> [Page]
## BEGIN

Kishen Das is an Indian actor, content creator and YouTuber, known for his role in the Tamil film Mudhal Nee Mudivum Nee which is streaming on ZEE5. Kishen also hosts the popular show Menu Please on Youtube for Netflix, some of his guests over the years have been Anil Kapoor, Shahid Kapoor, Vijay Sethupathi, Gautham Vasudev Menon, Neeraj Madhav etc.

Early life
 
Kishen was born on  26 April 1997 in Chennai. His mother Brinda Das is a well-known theatre and television actor. In many interviews Kishen has mentioned that he was a very silent child growing up who was average at anything and everything. Life took a turn when he ventured into theatre in Chettinad Vidyashram, under the guidance of Mr Jayakumar Janakiraman of the Koothupattarai. His interest for performing and acting began just around then and was a part of Chennai's theatre circuit till college. His love for cinema and media saw him fall for the effective cliche of Visual Communication at Loyola College, Chennai. Knowing that the competition in the field was unreal and in an attempt to get a head start, Kishen ventured out in search of some work when he found Fully Filmy. Kishen's association with Fully Filmy began in 2016 when he was working part-time and studying at Loyola and went on till 2019 when he decided to take the plunge and actively look for acting work. During his time at Fully Filmy, he was known for Fully Rewind, a show wherein he would present listicles about cinema and the infamous '2 minute reviews' which were very popular back then.

## END

> [Your objective] Rewrite the stretch of the Kishen Das profile from "Kishen Das is" through "Neeraj Madhav etc.", changing "YouTuber" to "vlogger". The records have no connection to the Kishen Das profile.

> [Data supplied]
## BEGIN

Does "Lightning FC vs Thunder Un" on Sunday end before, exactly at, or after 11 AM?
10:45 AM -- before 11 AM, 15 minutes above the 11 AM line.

## END
## BEGIN

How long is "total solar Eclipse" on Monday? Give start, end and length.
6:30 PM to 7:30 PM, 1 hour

## END
## BEGIN

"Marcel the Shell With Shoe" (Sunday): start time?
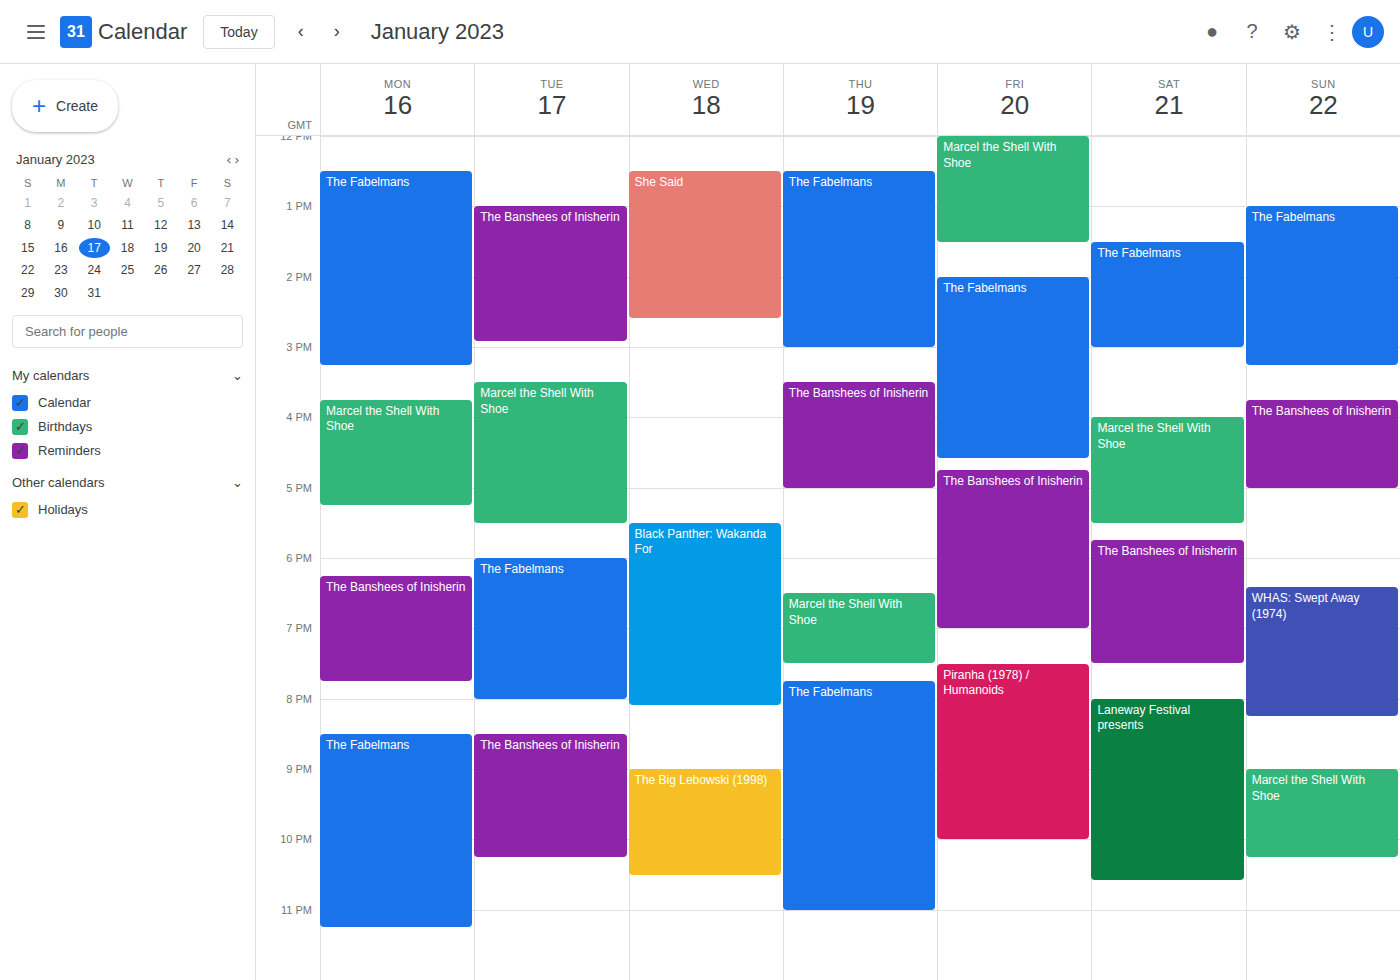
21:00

## END

> [Output]
Kishen Das is an Indian actor, content creator and vlogger, known for his role in the Tamil film Mudhal Nee Mudivum Nee which is streaming on ZEE5. Kishen also hosts the popular show Menu Please on Youtube for Netflix, some of his guests over the years have been Anil Kapoor, Shahid Kapoor, Vijay Sethupathi, Gautham Vasudev Menon, Neeraj Madhav etc.